El psicólogo Köhlberg estudió el desarrollo moral de la persona, situándola al principio en un estadio egoísta y dependiente de recompensas y castigos hasta llegar al respeto a unos principios universales, pasando antes, entre otros estadios, por el de camaradería y proximidad. De la impunidad a la máxima distancia, diríamos en los términos de la cuestión del mandarín.
            Si hablamos colectivamente, como comunidad, ¿no inquieta nuestra conciencia la sospecha de si nuestra vida confortable no estará siendo comprada al precio de la miseria de otros, de si no estamos matando al mandarín continua y comunitariamente? Tal vez la China de nuestra cuestión tenga que ser hoy sustituida por India, donde nada cuesta imaginar a trabajadores explotados por marcas cuyos productos podemos comprar, por tal explotación precisamente, a un precio asequible. O por Yemen, un país tan distante emocionalmente que no importa si las armas que vendemos a Arabia Saudí pueden ser utilizadas contra su población siempre que se aseguren los seis mil puestos de trabajo que permite el contrato de cinco corbetas para este país con Navantia (revísese el reciente caso y dígase si no es pertinente ahí la cuestión del mandarín). La interrelación entre todo lo humano no es ya un ideal, sino un hecho. De ahí que la justicia tenga que ser global. Sin embargo, da la impresión de que la política se haya atrapada en conceptos locales, estatales, y es incapaz de controlar el verdadero poder, situado fuera de todo territorio y carente de fronteras. Es esa la zona oscura de la globalización, que ha generado distópicas pesadillas. El ciudadano siente hoy que el rumbo de las cosas no depende ya de él y que está a merced de golpes que no puede prever. ¿No se viven estos a veces como el castigo por la muerte de los mandarines?
            Y del mismo modo que ya nada humano, por lejano que sea espacialmente, puede resultarnos ajeno, el pasado y el futuro imponen deberes al hombre de hoy. Las posibilidades ambivalentes de nuestra capacidad tecnológica ponen de manifiesto la necesidad de preservar restos pretéritos y, sobre todo, las obligaciones con las generaciones venideras. Nunca estas han estado tan cerca de nosotros, reclamando su derecho a un planeta habitable.

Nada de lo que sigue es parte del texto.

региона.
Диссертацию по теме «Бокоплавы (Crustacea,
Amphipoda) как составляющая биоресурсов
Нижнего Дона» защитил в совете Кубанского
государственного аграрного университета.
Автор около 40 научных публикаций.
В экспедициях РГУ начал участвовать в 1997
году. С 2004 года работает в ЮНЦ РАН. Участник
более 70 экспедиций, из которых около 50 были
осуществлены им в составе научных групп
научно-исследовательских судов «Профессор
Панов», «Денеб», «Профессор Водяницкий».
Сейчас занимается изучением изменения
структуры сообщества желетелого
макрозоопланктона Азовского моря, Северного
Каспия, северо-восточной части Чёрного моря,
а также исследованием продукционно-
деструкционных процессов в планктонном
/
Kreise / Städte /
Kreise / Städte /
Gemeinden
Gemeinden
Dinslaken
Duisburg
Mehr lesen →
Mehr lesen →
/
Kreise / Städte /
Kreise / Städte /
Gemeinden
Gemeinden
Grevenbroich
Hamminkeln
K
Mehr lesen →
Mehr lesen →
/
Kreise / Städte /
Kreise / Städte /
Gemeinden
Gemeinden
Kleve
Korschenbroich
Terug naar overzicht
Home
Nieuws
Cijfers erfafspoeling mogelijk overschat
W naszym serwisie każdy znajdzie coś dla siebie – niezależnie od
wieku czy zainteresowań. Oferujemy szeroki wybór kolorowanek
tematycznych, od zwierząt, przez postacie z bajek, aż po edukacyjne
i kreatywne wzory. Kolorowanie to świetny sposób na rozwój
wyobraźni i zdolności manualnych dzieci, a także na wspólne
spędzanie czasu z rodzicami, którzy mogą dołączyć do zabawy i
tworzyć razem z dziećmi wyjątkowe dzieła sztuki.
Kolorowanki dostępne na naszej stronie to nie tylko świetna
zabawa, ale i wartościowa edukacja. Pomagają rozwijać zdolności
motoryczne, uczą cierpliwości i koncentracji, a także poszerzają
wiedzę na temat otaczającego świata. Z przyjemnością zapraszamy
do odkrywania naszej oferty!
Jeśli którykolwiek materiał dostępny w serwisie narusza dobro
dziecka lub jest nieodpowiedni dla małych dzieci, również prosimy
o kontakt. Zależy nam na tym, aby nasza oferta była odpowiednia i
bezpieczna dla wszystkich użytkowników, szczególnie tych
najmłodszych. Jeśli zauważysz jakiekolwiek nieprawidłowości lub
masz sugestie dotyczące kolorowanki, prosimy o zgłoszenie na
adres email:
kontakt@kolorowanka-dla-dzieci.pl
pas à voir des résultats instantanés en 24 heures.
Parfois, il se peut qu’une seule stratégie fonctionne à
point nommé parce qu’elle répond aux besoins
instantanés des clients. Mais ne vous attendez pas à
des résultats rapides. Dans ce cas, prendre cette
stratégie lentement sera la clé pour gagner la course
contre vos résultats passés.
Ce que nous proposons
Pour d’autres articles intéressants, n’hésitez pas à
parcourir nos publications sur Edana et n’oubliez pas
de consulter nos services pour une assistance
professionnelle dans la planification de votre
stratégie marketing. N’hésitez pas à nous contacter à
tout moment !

Juan Fernando Valenzuela Magaña






El mandarín y la corrupción


Artículo aparecido en el Jaén el lunes, 17 de diciembre de 2018 

EL MANDARÍN Y LA CORRUPCIÓN
           
            En nuestros tiempos veloces, donde todo adquiere una importancia tan enorme como fugaz, las obras (literarias, pictóricas…) brillan efímeramente y son de inmediato engullidas por el olvido. No digamos los diarios, que, como espejo de la actualidad, tienen por destino, incluso en tiempos menos céleres, una rauda desaparición. Sin embargo, hay una fuerza opuesta propiciada por la tecnología: de esos olvidos y de otros mucho más lejanos, podemos extraer fácilmente lo que en ellos cayó y calló. A la mano tenemos textos rescatados que antes solo podían consultar investigadores especializados. Una voluntad de totalidad alienta tanto en la digitalización del presente como en la reconstrucción del pasado. Por eso uno puede leer, recorrido por una nostalgia imposible, la nostalgia de lo no vivido, periódicos del siglo XIX. En uno francés, “L´Intermédiaire de chercheurs et de curieux”, la gente hacía preguntas que eran respondidas por otros lectores o por algún redactor. El 10 de mayo de 1866, un tal P.L. se interesa por la obra de Rousseau donde aparece la expresión “tuer le mandarin” (“matar al mandarín)”. ¿A qué se refiere con esto?
            Se trata de una interrogación moral. Usted, lector del Jaén, tiene la posibilidad de heredar una gran fortuna con la condición de aceptar que un viejo mandarín en la lejanía de la China muera. Tal crimen quedará impune. Pongamos que todo lo que tiene que hacer es un gesto con la cabeza. ¿Usted lo haría? ¿Mataría usted al mandarín?
            De manera que “tuer le mandarin” es beneficiarse de una acción que perjudica a un desconocido teniendo garantizado que permanecerá sin saberse y sin castigo. Cuatro son, pues, los ingredientes de este cuento moral: el beneficio, la lejanía respecto de aquel a quien se daña, la facilidad de la acción y la impunidad.
            La cuestión del mandarín fue debatida en la prensa francesa porque no había manera de encontrar el pasaje en la obra de Rousseau (entonces no bastaba con darle a “Buscar” e introducir la palabra adecuada). Si se atribuía a él fue porque así aparece en una novela de Balzac. Sin embargo, hoy sabemos que la memoria de este novelista le jugó una mala pasada atribuyendo a Rousseau lo que había leído en Chateaubriand, a quien hay que apuntar el hallazgo. En cualquier caso, la pregunta sobre el mandarín, que apunta en su planteamiento a un desarrollo narrativo, va a tenerlo con diferentes variaciones. La más famosa de ellas es la novela “El mandarín” de Eça de Queiroz.
Pero la cuestión tiene también aspectos que son de gran interés y actualidad para la ética. Hemos visto que hay en ella dos elementos que ya aparecían, por separado, en las reflexiones de los griegos: la impunidad y la distancia. Diré algo sobre la primera en el tiempo (espacio) que me queda y emplazo al lector al mes próximo para hablar de la segunda.
            No voy a destacar más que un aspecto del terrible problema de la corrupción, el de la sensación de impunidad en que parece haberse cometido. Esto plantea la pregunta: ¿cumplimos las normas morales porque son también normas sociales o jurídicas, es decir, porque tememos las sanciones que acarrearía transgredirlas? Si estuviéramos en la situación de quienes han robado lo que es de todos y supiéramos que no nos pasaría nada, ¿qué haríamos? ¿Mataríamos al mandarín? ¿Lo hacemos ya de algún modo como ciudadanos cuando tenemos la seguridad de que “no nos van a pillar”?
Los griegos hablaban del anillo de Giges, que permite hacerse invisible a quien lo tiene con solo girarlo. Un personaje de Platón sostiene que si se le da un anillo así a un hombre justo y a otro injusto, ambos actuarían mal, pues solo el miedo al castigo retiene al justo de hacerlo. Sin embargo, podemos replicar nosotros con Kant, cuando el hombre justo actúa bien únicamente por miedo a la condena, social o jurídica, no se trata propiamente de un hombre justo. Los corruptos confundieron una baratija con el anillo de Giges, pero si hubieran sido decentes jamás hubieran matado al mandarín.